Brent Staples
Brent Staples (b. 1951), the oldest of nine children, was born in Chester, Pennsylvania. His father was a truck driver who lost his job along with 40,000 other workers in the 1960s because of plant closings in the area. The family was reduced to poverty. Staples had never considered college until a college professor took an interest in him and encouraged him to apply to a program that recruited black students. He enrolled at Widener University (B.A. 1973), where he excelled and received a Danforth Fellowship for graduate study. He took a Ph.D. in behavioral psychology at the University of Chicago in 1977. From 1977 to 1981 he taught psychology at several colleges in Pennsylvania and Illinois, but a job as a report for the Chicago Sun-Times in 1982 and 1983 began his shift to journalism. He began writing for the New York Times in 1983 and has served on the editorial board of that newspaper, for which he writes opinion pieces on race, social problems, politics, and contemporary culture.
In 1994, Staples published the autobiographical Parallel Time: Growing Up in Black and White, which won the Anisfield Wolff Book Award and in which “Black Men and Public Space” appears.
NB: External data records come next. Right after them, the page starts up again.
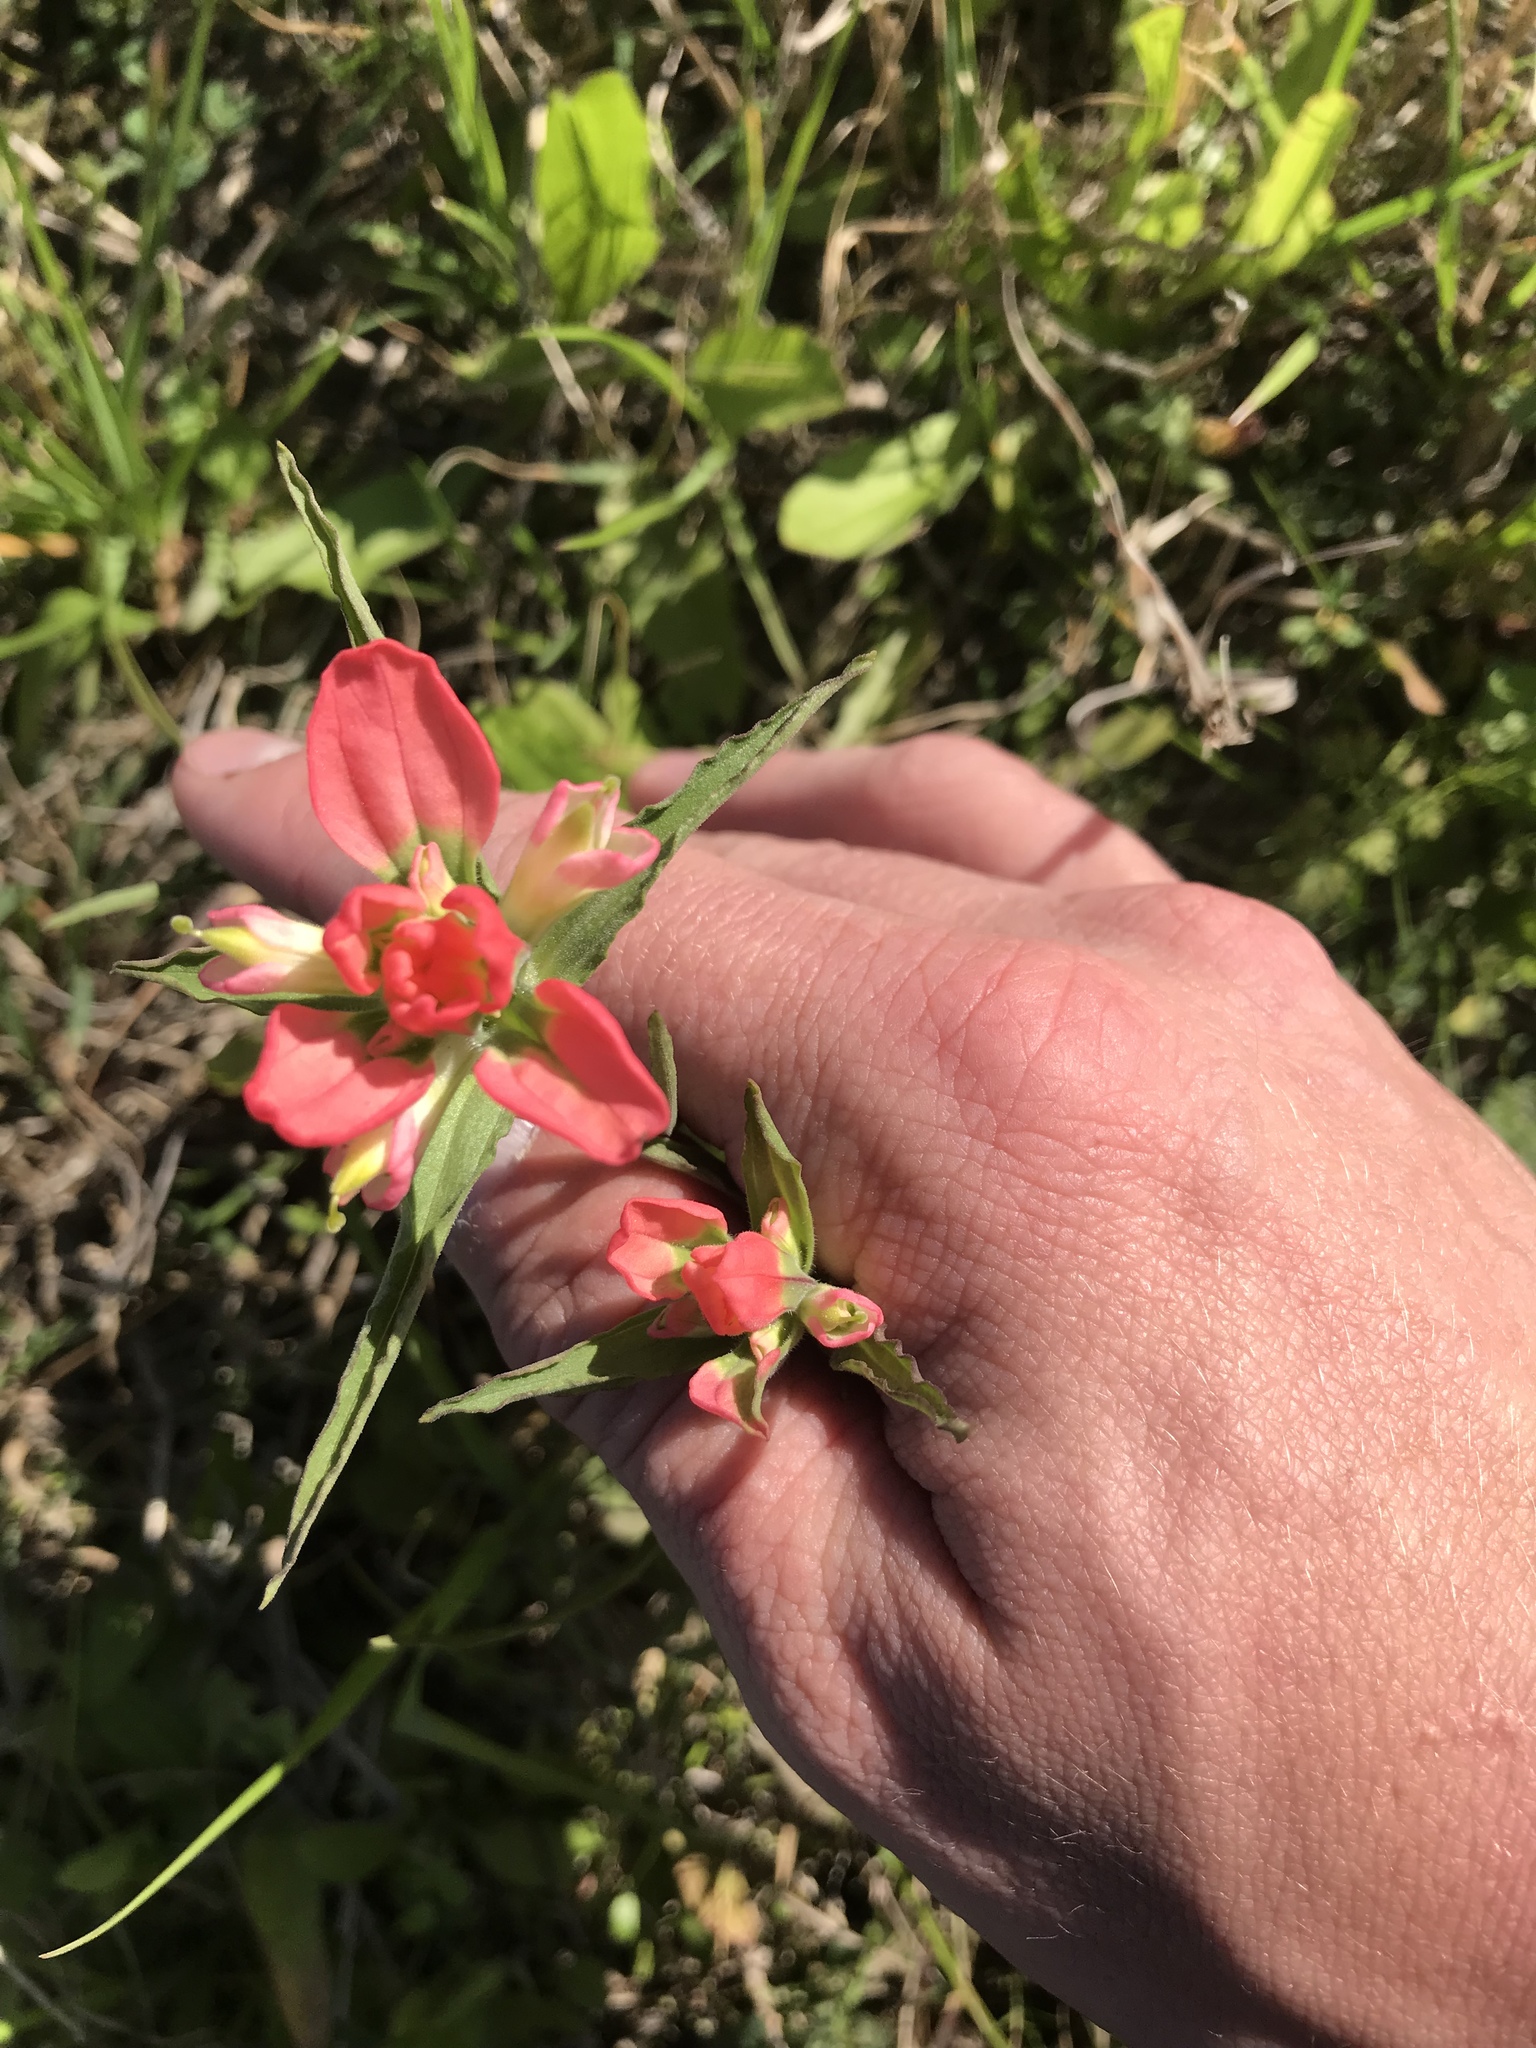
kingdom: Plantae
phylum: Tracheophyta
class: Magnoliopsida
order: Lamiales
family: Orobanchaceae
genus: Castilleja
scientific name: Castilleja indivisa
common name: Texas paintbrush
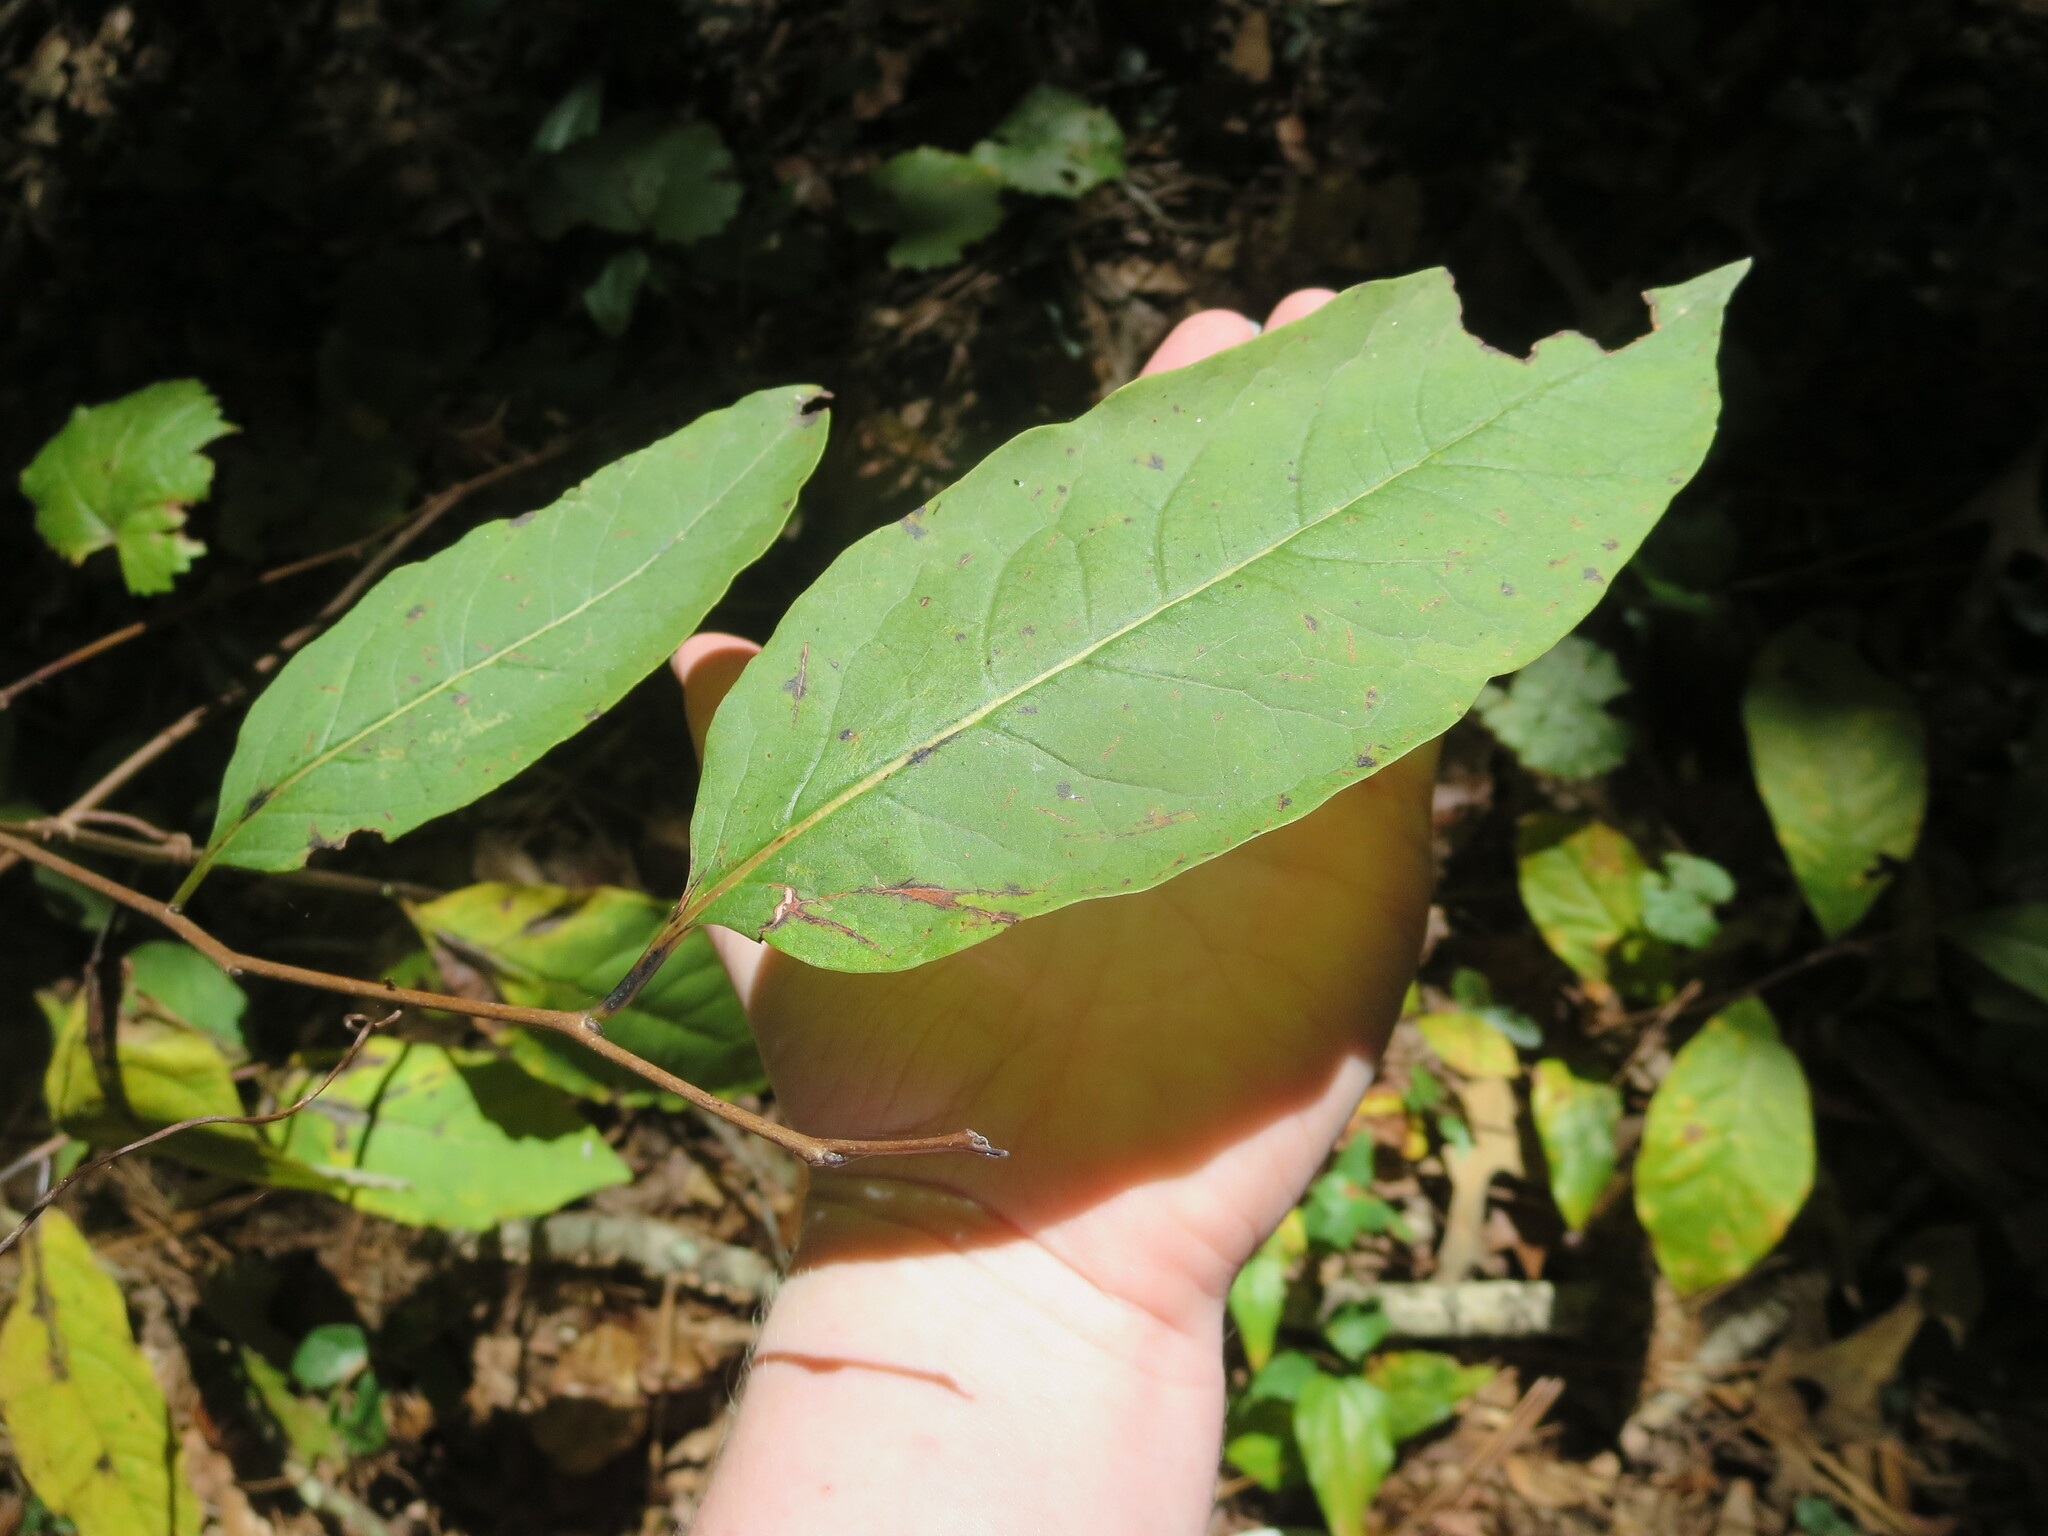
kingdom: Plantae
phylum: Tracheophyta
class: Magnoliopsida
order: Ericales
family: Ebenaceae
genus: Diospyros
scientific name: Diospyros virginiana
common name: Persimmon
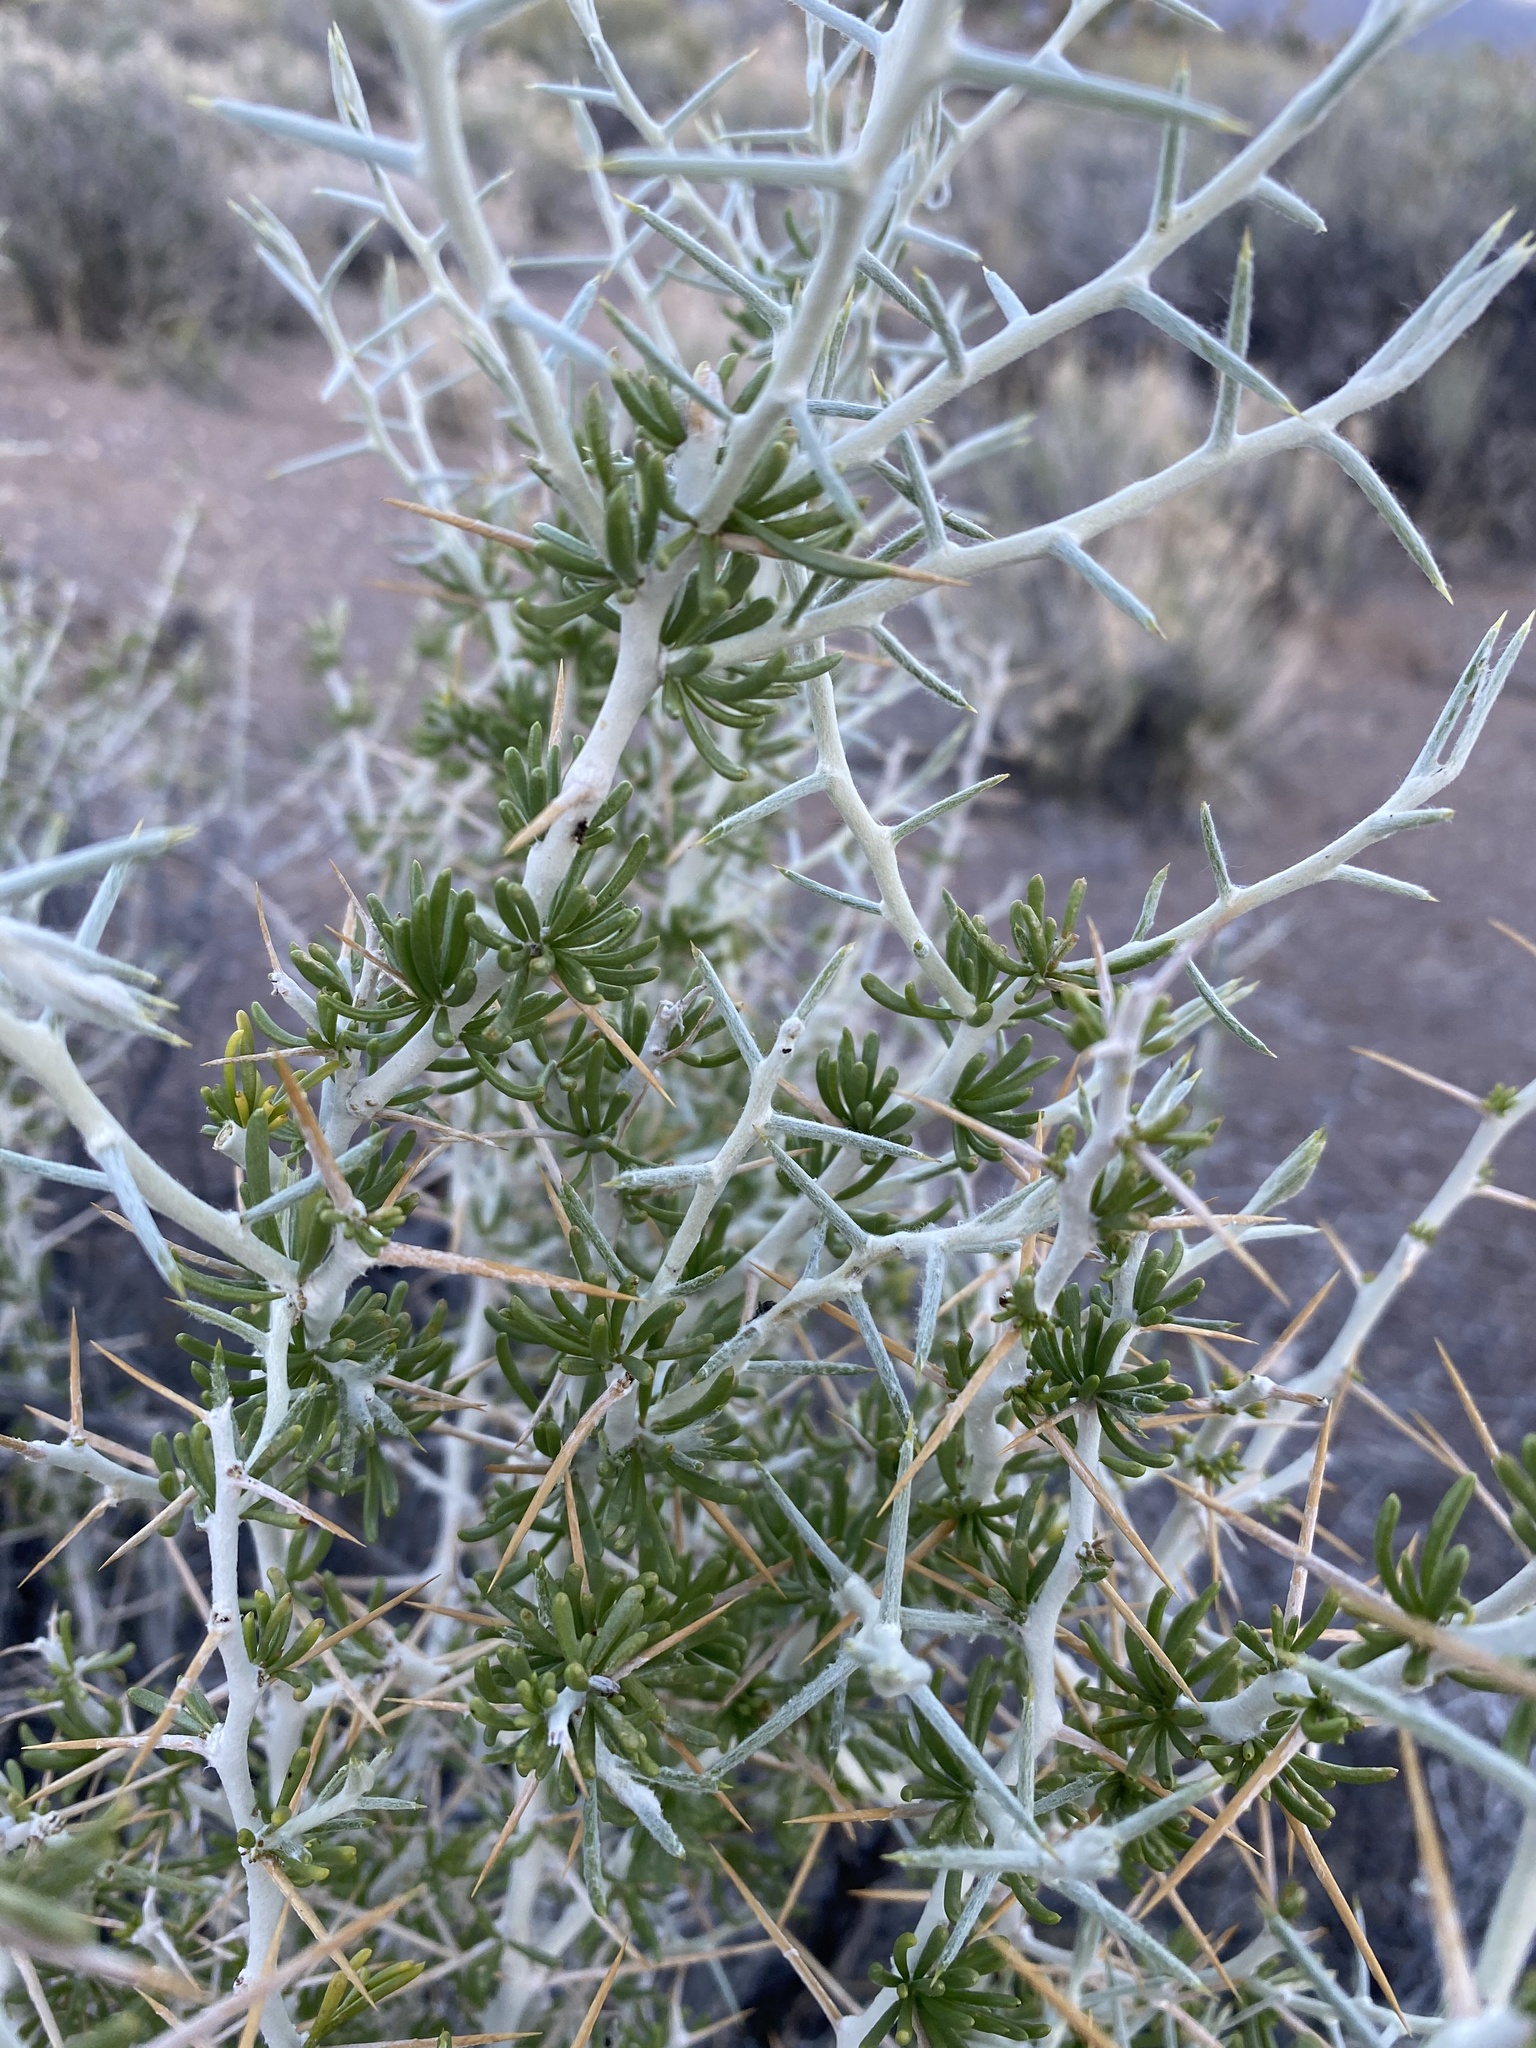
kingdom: Plantae
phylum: Tracheophyta
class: Magnoliopsida
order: Asterales
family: Asteraceae
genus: Tetradymia
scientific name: Tetradymia axillaris
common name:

The Term public space is just 30 years old, and definitions vary. One definition states that public spaces “protect the rights of user groups. They are accessible to all groups and provide for freedom of action but also for temporary claim and ownership. A public space can be a place to act more freely” (Steven Carr, quoted in “The Death of Public Space?” at http://www.columbia.edu/_gs228/writing/histps.htm).
My first victim was a woman—white, well dressed, probably in her late twenties. I came upon her late one evening on a deserted street in Hyde Park, a relatively affluent neighborhood in an otherwise mean, impoverished section of Chicago. As I swung onto the avenue behind her, there seemed to be a discreet, uninflammatory distance between us. Not so.